**Material to process**

--- --- ---

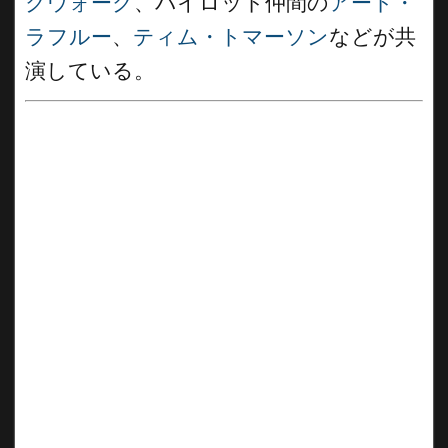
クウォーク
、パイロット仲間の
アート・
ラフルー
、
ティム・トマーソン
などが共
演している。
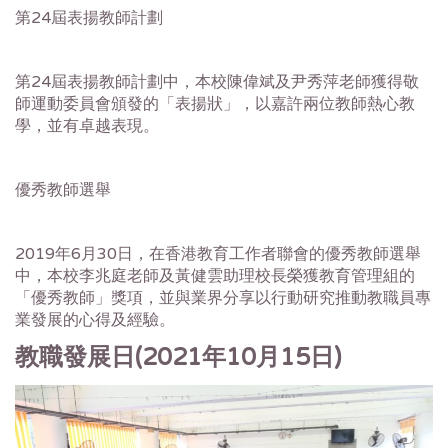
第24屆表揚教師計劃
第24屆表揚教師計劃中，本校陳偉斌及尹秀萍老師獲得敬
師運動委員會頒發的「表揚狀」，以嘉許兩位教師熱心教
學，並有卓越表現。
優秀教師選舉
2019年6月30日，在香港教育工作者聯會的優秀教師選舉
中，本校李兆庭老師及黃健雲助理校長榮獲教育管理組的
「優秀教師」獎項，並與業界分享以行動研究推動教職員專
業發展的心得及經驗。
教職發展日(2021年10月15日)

--- --- ---

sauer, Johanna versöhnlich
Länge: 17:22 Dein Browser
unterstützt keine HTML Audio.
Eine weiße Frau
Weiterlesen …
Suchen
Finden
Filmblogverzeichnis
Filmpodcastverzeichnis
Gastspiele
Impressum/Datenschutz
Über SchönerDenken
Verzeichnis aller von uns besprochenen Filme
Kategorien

--- --- ---

**What you need to do**
Copy word for word the stretch of entries above from the line that has "第24屆表揚教師計劃中，本校陳偉斌及尹秀萍老師獲得敬" through the line that has "教職發展日(2021年10月15日)", both ends included, and nothing outside it.

**Output of the exercise**
第24屆表揚教師計劃中，本校陳偉斌及尹秀萍老師獲得敬
師運動委員會頒發的「表揚狀」，以嘉許兩位教師熱心教
學，並有卓越表現。
優秀教師選舉
2019年6月30日，在香港教育工作者聯會的優秀教師選舉
中，本校李兆庭老師及黃健雲助理校長榮獲教育管理組的
「優秀教師」獎項，並與業界分享以行動研究推動教職員專
業發展的心得及經驗。
教職發展日(2021年10月15日)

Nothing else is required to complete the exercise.